A colocação em prática de idéias e conceitos
apreendidos e incentivados pela turma da Cinearte por um gênio
de intuição e apuro artístico (além de conhecedor
e curioso da técnica) como Humberto Mauro pode ter agradado mais
ou menos à crítica da época, mas constitui sem
dúvida um objeto único. Quem consegue esquecer uma seqüência
como o flashback do protagonista evocado por uma canção
entoada em seresta? Ou aquelas em que o simbolismo com forte influência
freudiana irrompe inesperadamente em meio à ambientação
predominantemente naturalista, como a união sexual do galã
Durval Belline e Déa Selva? Mais que a aplicação
e realização plena do padrão estético da
Cinearte (padrão composto de conceitos como sub-entendimento,
symbolo ou sophisma, como aponta Paulo Emílio),
é a idéia de uma representação brasileira
em sua essência que está em jogo.
Não é para menos que Mauro
seria redescoberto e valorizado anos mais tarde pelo Cinema Novo.

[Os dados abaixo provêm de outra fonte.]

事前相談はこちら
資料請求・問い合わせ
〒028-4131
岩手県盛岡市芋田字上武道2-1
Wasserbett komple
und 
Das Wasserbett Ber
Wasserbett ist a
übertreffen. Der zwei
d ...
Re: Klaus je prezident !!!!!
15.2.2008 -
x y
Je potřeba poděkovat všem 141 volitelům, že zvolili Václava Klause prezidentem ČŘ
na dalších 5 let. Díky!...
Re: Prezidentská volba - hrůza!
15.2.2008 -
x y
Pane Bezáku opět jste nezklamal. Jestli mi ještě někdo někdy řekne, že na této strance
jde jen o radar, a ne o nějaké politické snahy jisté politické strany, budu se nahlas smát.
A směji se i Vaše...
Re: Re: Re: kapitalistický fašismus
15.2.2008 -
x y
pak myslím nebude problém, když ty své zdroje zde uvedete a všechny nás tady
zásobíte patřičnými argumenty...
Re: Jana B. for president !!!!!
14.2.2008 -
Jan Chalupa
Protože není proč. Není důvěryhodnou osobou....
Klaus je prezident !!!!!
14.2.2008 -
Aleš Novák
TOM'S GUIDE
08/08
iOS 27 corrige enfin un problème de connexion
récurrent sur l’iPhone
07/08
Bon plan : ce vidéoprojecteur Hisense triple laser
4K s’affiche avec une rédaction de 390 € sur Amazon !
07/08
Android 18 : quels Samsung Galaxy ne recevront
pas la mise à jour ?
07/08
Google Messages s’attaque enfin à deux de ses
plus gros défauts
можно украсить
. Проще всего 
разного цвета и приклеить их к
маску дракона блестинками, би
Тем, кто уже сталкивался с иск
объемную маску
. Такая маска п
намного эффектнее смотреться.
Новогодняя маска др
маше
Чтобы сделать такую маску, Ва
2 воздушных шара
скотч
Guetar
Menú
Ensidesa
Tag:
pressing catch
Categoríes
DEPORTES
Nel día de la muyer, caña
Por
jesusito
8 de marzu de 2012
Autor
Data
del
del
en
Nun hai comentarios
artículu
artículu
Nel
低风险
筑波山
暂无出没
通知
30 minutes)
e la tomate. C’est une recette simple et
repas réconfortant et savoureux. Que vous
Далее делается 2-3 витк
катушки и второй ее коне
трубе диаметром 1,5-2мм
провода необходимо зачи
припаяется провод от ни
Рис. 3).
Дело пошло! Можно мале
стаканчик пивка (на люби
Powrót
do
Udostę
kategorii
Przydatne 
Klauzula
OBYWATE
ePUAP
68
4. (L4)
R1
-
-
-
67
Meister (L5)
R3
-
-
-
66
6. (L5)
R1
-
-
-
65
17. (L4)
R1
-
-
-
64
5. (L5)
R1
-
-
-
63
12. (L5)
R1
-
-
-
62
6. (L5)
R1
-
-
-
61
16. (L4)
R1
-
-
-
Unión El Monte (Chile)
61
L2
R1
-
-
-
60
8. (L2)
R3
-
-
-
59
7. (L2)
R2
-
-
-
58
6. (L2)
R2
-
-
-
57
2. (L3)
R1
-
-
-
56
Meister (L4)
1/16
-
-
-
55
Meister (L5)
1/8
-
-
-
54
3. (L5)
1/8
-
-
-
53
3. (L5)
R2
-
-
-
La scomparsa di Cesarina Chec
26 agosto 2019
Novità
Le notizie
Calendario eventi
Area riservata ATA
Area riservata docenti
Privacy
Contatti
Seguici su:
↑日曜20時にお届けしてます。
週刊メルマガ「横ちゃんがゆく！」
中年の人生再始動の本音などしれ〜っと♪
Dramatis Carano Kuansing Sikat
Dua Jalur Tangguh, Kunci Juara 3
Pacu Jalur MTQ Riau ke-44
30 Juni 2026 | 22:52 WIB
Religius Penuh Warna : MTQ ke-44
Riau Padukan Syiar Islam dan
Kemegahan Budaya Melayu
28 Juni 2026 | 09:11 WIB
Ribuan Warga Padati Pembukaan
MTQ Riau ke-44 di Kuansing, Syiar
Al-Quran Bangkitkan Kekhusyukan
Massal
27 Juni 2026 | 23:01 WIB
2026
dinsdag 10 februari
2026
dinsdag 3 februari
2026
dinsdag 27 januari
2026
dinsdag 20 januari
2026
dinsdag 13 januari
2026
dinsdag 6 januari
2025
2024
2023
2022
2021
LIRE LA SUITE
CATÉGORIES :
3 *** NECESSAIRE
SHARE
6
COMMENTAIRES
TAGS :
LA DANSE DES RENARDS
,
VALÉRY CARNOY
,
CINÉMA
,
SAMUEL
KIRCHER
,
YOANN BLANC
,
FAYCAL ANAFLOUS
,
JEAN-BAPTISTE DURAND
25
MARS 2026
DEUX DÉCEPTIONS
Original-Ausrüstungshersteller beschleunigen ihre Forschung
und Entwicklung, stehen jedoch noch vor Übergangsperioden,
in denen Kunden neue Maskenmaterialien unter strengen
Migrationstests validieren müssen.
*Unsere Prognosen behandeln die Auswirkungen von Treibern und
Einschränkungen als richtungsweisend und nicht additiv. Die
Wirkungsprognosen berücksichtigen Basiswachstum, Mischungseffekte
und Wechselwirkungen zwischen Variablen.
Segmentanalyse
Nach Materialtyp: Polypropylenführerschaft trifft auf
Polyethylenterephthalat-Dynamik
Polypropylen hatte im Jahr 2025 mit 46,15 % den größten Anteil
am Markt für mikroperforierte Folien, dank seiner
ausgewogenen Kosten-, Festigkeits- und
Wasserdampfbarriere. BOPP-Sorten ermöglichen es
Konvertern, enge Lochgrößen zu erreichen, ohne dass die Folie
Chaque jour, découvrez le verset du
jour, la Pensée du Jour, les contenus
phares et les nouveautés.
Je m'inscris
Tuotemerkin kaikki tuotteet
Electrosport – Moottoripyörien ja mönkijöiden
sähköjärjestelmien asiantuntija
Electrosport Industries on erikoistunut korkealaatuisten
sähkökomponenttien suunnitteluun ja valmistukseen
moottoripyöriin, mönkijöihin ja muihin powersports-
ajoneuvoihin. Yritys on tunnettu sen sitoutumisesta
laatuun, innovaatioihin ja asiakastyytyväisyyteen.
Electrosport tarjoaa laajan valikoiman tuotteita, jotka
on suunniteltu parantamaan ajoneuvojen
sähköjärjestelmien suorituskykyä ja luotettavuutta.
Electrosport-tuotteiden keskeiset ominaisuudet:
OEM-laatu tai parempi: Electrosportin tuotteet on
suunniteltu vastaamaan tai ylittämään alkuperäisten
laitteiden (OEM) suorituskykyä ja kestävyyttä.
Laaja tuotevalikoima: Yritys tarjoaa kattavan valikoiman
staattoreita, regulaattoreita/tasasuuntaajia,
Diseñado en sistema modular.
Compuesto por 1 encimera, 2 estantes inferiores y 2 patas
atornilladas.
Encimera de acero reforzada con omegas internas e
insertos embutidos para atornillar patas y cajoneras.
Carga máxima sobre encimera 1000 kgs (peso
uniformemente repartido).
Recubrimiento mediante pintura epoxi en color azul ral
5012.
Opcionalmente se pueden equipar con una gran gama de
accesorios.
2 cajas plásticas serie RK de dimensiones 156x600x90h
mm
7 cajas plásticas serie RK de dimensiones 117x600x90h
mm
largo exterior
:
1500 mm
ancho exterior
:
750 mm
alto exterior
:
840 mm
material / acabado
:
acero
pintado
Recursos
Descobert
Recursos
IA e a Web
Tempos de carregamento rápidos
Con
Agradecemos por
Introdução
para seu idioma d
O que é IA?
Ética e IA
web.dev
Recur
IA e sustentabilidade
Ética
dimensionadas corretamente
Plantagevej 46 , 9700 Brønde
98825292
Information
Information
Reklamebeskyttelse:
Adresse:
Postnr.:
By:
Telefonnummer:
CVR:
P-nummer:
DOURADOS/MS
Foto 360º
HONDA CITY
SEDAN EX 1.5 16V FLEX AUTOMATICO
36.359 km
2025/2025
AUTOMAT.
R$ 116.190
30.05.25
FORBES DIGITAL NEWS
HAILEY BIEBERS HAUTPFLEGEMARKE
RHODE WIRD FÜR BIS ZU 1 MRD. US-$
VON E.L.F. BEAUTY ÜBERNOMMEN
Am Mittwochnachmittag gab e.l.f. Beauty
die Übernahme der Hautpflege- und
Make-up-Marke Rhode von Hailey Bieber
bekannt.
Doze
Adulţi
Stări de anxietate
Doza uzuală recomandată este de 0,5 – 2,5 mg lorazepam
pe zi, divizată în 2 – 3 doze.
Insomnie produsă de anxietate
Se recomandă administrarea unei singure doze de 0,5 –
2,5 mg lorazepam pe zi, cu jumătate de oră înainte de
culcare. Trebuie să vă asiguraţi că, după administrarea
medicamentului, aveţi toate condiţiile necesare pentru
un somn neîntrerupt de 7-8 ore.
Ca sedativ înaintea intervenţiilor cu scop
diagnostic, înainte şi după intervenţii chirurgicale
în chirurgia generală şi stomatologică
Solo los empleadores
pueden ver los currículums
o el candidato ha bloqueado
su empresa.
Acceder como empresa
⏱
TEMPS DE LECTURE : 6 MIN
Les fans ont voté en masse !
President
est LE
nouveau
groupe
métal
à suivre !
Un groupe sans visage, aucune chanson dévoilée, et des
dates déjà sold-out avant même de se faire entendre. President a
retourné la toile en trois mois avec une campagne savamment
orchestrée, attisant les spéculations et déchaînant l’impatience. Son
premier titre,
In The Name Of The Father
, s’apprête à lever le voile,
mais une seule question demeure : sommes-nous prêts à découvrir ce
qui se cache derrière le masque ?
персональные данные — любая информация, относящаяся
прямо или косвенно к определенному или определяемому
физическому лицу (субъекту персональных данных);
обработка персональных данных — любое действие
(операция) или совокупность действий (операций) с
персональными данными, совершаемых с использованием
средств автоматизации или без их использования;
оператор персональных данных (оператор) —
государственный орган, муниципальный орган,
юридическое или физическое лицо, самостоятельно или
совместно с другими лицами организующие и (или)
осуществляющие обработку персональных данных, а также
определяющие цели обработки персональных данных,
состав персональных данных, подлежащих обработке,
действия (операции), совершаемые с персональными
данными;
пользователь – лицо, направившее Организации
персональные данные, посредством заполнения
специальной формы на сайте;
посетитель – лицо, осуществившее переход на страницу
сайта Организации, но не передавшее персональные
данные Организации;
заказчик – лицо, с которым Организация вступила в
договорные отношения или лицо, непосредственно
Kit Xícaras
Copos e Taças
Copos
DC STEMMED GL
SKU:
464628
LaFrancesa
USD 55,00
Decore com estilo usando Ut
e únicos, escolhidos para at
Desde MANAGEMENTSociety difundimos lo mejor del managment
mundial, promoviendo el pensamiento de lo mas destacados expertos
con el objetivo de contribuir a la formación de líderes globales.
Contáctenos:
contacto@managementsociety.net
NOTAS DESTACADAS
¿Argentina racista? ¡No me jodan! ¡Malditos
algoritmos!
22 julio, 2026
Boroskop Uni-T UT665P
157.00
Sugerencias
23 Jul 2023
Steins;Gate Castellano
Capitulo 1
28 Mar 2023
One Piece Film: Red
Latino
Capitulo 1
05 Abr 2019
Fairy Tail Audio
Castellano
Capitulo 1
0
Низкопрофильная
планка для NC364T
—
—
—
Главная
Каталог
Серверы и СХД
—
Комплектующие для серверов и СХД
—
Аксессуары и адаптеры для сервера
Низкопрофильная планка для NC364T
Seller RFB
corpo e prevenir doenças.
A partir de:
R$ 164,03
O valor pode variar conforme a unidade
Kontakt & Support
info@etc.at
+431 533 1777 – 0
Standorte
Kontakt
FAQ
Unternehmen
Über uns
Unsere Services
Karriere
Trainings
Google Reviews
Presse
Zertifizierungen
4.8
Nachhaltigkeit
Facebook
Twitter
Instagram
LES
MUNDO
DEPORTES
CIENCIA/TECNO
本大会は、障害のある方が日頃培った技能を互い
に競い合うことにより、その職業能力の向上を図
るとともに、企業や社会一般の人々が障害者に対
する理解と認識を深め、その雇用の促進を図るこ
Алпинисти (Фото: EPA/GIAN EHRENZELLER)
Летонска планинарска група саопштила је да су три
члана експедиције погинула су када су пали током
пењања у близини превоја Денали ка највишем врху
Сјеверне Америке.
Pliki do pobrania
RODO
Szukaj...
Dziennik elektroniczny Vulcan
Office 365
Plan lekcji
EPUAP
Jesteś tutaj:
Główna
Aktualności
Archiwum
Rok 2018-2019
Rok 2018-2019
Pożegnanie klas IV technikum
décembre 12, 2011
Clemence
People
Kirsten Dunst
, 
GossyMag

Na
verdade, é bem possível que seja a partir desta redescoberta
que Ganga Bruta passe a ocupar seu posto no cânone do cinema
nacional. Em sua Revisão Crítica do Cinema Brasileiro,
Glauber aponta Ganga como "um dos vinte maiores filmes de todos
os tempos" e coloca Mauro na posição de "pai" do cinema
brasileiro. É o primeiro, se não me engano, a inscrever
o filme na categoria de clássico.
E o que resta, afinal, a um clássico
senão encontrar sua posição no cânone, como
um velho encontra seu repouso definitivo numa bela urna? O status de
documento histórico não faz jus a este filme, nem seu
engessamento numa lista, qualquer que seja. Sua apreciação
e constante reavaliação crítica que, graças
a um esforço de décadas dedicadas à restauração,
poderão ser realizadas por gerações, são
os fatores mais importantes para a transcendência da obra. É
um legado digno, que nós da Contracampo tomamos como tarefa fundamental
à qual procuramos dedicar um esforço máximo. Mais
que um peso morto na memória de alguns, Ganga Bruta deve
viver em sua plenitude no centro vital de nosso cinema.